Records from a collection
_____

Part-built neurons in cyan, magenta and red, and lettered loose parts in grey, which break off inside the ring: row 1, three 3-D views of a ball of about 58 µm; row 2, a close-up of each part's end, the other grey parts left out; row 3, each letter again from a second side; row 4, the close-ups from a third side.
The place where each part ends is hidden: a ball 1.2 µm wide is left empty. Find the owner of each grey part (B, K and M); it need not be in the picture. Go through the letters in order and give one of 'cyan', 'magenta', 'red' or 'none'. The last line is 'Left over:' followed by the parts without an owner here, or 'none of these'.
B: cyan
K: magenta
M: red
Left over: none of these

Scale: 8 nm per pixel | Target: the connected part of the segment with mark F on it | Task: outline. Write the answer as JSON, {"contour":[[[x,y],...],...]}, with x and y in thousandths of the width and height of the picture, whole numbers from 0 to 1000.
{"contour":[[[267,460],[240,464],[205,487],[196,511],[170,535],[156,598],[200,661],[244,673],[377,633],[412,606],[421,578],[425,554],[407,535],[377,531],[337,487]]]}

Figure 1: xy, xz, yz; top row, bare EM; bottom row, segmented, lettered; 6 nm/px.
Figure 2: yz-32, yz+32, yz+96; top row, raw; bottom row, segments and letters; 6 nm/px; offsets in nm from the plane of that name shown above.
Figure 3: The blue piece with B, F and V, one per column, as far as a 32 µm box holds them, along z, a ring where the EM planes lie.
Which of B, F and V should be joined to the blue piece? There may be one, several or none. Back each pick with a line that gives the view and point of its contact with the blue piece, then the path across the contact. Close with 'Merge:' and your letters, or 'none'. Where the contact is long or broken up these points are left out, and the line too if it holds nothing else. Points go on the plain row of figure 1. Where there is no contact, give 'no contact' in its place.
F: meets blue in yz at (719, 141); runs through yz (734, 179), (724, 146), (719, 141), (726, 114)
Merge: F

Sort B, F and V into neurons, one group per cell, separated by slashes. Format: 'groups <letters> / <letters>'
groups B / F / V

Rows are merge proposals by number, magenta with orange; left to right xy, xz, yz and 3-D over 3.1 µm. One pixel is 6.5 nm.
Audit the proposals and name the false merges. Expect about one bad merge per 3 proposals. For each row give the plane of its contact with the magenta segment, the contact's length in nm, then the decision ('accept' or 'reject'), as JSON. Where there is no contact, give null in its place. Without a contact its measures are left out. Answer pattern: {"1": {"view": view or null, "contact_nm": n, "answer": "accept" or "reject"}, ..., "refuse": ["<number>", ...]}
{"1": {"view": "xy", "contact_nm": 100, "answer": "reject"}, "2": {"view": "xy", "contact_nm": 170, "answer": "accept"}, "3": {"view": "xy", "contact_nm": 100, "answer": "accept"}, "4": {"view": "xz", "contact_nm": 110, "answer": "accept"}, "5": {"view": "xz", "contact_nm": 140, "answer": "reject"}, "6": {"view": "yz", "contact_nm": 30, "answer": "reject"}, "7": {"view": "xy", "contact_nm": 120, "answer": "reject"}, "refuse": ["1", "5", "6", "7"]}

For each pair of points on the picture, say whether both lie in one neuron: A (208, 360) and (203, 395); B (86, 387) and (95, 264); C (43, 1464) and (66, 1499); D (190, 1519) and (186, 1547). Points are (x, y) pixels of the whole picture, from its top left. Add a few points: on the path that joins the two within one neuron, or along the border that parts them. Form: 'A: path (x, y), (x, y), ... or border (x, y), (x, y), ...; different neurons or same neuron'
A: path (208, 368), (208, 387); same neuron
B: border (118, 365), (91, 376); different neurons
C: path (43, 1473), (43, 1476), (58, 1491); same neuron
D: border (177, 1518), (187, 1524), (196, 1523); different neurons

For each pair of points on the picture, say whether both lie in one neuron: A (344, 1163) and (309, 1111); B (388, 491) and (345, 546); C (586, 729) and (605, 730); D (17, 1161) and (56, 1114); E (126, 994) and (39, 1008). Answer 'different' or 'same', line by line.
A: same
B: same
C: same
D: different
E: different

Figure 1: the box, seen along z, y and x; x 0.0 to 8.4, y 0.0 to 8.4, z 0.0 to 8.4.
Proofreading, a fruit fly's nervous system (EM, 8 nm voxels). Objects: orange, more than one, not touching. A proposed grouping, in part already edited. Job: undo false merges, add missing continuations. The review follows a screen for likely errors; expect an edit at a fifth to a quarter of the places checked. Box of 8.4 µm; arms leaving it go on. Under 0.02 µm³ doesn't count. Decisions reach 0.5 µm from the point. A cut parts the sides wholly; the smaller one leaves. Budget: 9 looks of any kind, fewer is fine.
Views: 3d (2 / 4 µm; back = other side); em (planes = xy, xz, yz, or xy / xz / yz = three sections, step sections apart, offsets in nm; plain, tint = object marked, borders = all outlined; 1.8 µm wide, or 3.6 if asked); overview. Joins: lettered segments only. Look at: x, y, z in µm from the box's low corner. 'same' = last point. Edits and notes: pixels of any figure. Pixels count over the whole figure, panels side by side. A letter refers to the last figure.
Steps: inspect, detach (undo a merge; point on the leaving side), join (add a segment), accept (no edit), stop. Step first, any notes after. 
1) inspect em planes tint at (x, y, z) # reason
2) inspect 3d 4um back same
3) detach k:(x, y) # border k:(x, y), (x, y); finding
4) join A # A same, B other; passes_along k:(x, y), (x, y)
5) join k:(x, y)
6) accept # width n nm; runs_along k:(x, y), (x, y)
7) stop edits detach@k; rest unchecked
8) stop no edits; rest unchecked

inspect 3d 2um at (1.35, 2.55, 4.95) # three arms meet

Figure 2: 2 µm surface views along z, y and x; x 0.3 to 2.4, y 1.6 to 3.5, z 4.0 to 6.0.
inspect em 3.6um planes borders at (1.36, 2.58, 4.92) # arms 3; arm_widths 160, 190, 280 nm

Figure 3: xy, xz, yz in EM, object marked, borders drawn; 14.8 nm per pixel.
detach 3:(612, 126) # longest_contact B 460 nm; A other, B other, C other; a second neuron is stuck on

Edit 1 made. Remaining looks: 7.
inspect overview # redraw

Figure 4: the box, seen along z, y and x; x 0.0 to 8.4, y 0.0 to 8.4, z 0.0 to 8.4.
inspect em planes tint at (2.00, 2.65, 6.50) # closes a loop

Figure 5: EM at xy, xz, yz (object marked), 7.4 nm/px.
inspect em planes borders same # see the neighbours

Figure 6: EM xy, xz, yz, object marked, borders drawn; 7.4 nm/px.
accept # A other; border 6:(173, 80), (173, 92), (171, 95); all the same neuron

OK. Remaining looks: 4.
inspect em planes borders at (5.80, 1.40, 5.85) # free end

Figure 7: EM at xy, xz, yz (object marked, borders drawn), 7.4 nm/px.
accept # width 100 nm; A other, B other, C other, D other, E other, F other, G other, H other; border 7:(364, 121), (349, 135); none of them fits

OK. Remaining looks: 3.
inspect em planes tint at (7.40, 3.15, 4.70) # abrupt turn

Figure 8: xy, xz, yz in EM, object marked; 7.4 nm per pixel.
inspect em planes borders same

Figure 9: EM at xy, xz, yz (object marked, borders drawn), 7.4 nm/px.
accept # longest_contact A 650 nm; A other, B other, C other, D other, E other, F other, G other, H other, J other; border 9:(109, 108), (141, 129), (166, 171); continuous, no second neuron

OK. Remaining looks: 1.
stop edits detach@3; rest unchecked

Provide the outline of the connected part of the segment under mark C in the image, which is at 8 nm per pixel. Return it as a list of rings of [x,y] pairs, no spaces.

_____

■ WHAT YOU SHOULD DO ■
Could you transcribe all of the entries exactly, leaving nothing out?

■ TASK RESPONSE ■
Part-built neurons in cyan, magenta and red, and lettered loose parts in grey, which break off inside the ring: row 1, three 3-D views of a ball of about 58 µm; row 2, a close-up of each part's end, the other grey parts left out; row 3, each letter again from a second side; row 4, the close-ups from a third side.
The place where each part ends is hidden: a ball 1.2 µm wide is left empty. Find the owner of each grey part (B, K and M); it need not be in the picture. Go through the letters in order and give one of 'cyan', 'magenta', 'red' or 'none'. The last line is 'Left over:' followed by the parts without an owner here, or 'none of these'.
B: cyan
K: magenta
M: red
Left over: none of these

Scale: 8 nm per pixel | Target: the connected part of the segment with mark F on it | Task: outline. Write the answer as JSON, {"contour":[[[x,y],...],...]}, with x and y in thousandths of the width and height of the picture, whole numbers from 0 to 1000.
{"contour":[[[267,460],[240,464],[205,487],[196,511],[170,535],[156,598],[200,661],[244,673],[377,633],[412,606],[421,578],[425,554],[407,535],[377,531],[337,487]]]}

Figure 1: xy, xz, yz; top row, bare EM; bottom row, segmented, lettered; 6 nm/px.
Figure 2: yz-32, yz+32, yz+96; top row, raw; bottom row, segments and letters; 6 nm/px; offsets in nm from the plane of that name shown above.
Figure 3: The blue piece with B, F and V, one per column, as far as a 32 µm box holds them, along z, a ring where the EM planes lie.
Which of B, F and V should be joined to the blue piece? There may be one, several or none. Back each pick with a line that gives the view and point of its contact with the blue piece, then the path across the contact. Close with 'Merge:' and your letters, or 'none'. Where the contact is long or broken up these points are left out, and the line too if it holds nothing else. Points go on the plain row of figure 1. Where there is no contact, give 'no contact' in its place.
F: meets blue in yz at (719, 141); runs through yz (734, 179), (724, 146), (719, 141), (726, 114)
Merge: F

Sort B, F and V into neurons, one group per cell, separated by slashes. Format: 'groups <letters> / <letters>'
groups B / F / V

Rows are merge proposals by number, magenta with orange; left to right xy, xz, yz and 3-D over 3.1 µm. One pixel is 6.5 nm.
Audit the proposals and name the false merges. Expect about one bad merge per 3 proposals. For each row give the plane of its contact with the magenta segment, the contact's length in nm, then the decision ('accept' or 'reject'), as JSON. Where there is no contact, give null in its place. Without a contact its measures are left out. Answer pattern: {"1": {"view": view or null, "contact_nm": n, "answer": "accept" or "reject"}, ..., "refuse": ["<number>", ...]}
{"1": {"view": "xy", "contact_nm": 100, "answer": "reject"}, "2": {"view": "xy", "contact_nm": 170, "answer": "accept"}, "3": {"view": "xy", "contact_nm": 100, "answer": "accept"}, "4": {"view": "xz", "contact_nm": 110, "answer": "accept"}, "5": {"view": "xz", "contact_nm": 140, "answer": "reject"}, "6": {"view": "yz", "contact_nm": 30, "answer": "reject"}, "7": {"view": "xy", "contact_nm": 120, "answer": "reject"}, "refuse": ["1", "5", "6", "7"]}

For each pair of points on the picture, say whether both lie in one neuron: A (208, 360) and (203, 395); B (86, 387) and (95, 264); C (43, 1464) and (66, 1499); D (190, 1519) and (186, 1547). Points are (x, y) pixels of the whole picture, from its top left. Add a few points: on the path that joins the two within one neuron, or along the border that parts them. Form: 'A: path (x, y), (x, y), ... or border (x, y), (x, y), ...; different neurons or same neuron'
A: path (208, 368), (208, 387); same neuron
B: border (118, 365), (91, 376); different neurons
C: path (43, 1473), (43, 1476), (58, 1491); same neuron
D: border (177, 1518), (187, 1524), (196, 1523); different neurons

For each pair of points on the picture, say whether both lie in one neuron: A (344, 1163) and (309, 1111); B (388, 491) and (345, 546); C (586, 729) and (605, 730); D (17, 1161) and (56, 1114); E (126, 994) and (39, 1008). Answer 'different' or 'same', line by line.
A: same
B: same
C: same
D: different
E: different

Figure 1: the box, seen along z, y and x; x 0.0 to 8.4, y 0.0 to 8.4, z 0.0 to 8.4.
Proofreading, a fruit fly's nervous system (EM, 8 nm voxels). Objects: orange, more than one, not touching. A proposed grouping, in part already edited. Job: undo false merges, add missing continuations. The review follows a screen for likely errors; expect an edit at a fifth to a quarter of the places checked. Box of 8.4 µm; arms leaving it go on. Under 0.02 µm³ doesn't count. Decisions reach 0.5 µm from the point. A cut parts the sides wholly; the smaller one leaves. Budget: 9 looks of any kind, fewer is fine.
Views: 3d (2 / 4 µm; back = other side); em (planes = xy, xz, yz, or xy / xz / yz = three sections, step sections apart, offsets in nm; plain, tint = object marked, borders = all outlined; 1.8 µm wide, or 3.6 if asked); overview. Joins: lettered segments only. Look at: x, y, z in µm from the box's low corner. 'same' = last point. Edits and notes: pixels of any figure. Pixels count over the whole figure, panels side by side. A letter refers to the last figure.
Steps: inspect, detach (undo a merge; point on the leaving side), join (add a segment), accept (no edit), stop. Step first, any notes after. 
1) inspect em planes tint at (x, y, z) # reason
2) inspect 3d 4um back same
3) detach k:(x, y) # border k:(x, y), (x, y); finding
4) join A # A same, B other; passes_along k:(x, y), (x, y)
5) join k:(x, y)
6) accept # width n nm; runs_along k:(x, y), (x, y)
7) stop edits detach@k; rest unchecked
8) stop no edits; rest unchecked

inspect 3d 2um at (1.35, 2.55, 4.95) # three arms meet

Figure 2: 2 µm surface views along z, y and x; x 0.3 to 2.4, y 1.6 to 3.5, z 4.0 to 6.0.
inspect em 3.6um planes borders at (1.36, 2.58, 4.92) # arms 3; arm_widths 160, 190, 280 nm

Figure 3: xy, xz, yz in EM, object marked, borders drawn; 14.8 nm per pixel.
detach 3:(612, 126) # longest_contact B 460 nm; A other, B other, C other; a second neuron is stuck on

Edit 1 made. Remaining looks: 7.
inspect overview # redraw

Figure 4: the box, seen along z, y and x; x 0.0 to 8.4, y 0.0 to 8.4, z 0.0 to 8.4.
inspect em planes tint at (2.00, 2.65, 6.50) # closes a loop

Figure 5: EM at xy, xz, yz (object marked), 7.4 nm/px.
inspect em planes borders same # see the neighbours

Figure 6: EM xy, xz, yz, object marked, borders drawn; 7.4 nm/px.
accept # A other; border 6:(173, 80), (173, 92), (171, 95); all the same neuron

OK. Remaining looks: 4.
inspect em planes borders at (5.80, 1.40, 5.85) # free end

Figure 7: EM at xy, xz, yz (object marked, borders drawn), 7.4 nm/px.
accept # width 100 nm; A other, B other, C other, D other, E other, F other, G other, H other; border 7:(364, 121), (349, 135); none of them fits

OK. Remaining looks: 3.
inspect em planes tint at (7.40, 3.15, 4.70) # abrupt turn

Figure 8: xy, xz, yz in EM, object marked; 7.4 nm per pixel.
inspect em planes borders same

Figure 9: EM at xy, xz, yz (object marked, borders drawn), 7.4 nm/px.
accept # longest_contact A 650 nm; A other, B other, C other, D other, E other, F other, G other, H other, J other; border 9:(109, 108), (141, 129), (166, 171); continuous, no second neuron

OK. Remaining looks: 1.
stop edits detach@3; rest unchecked

Provide the outline of the connected part of the segment under mark C in the image, which is at 8 nm per pixel. Return it as a list of rings of [x,y] pairs, no spaces.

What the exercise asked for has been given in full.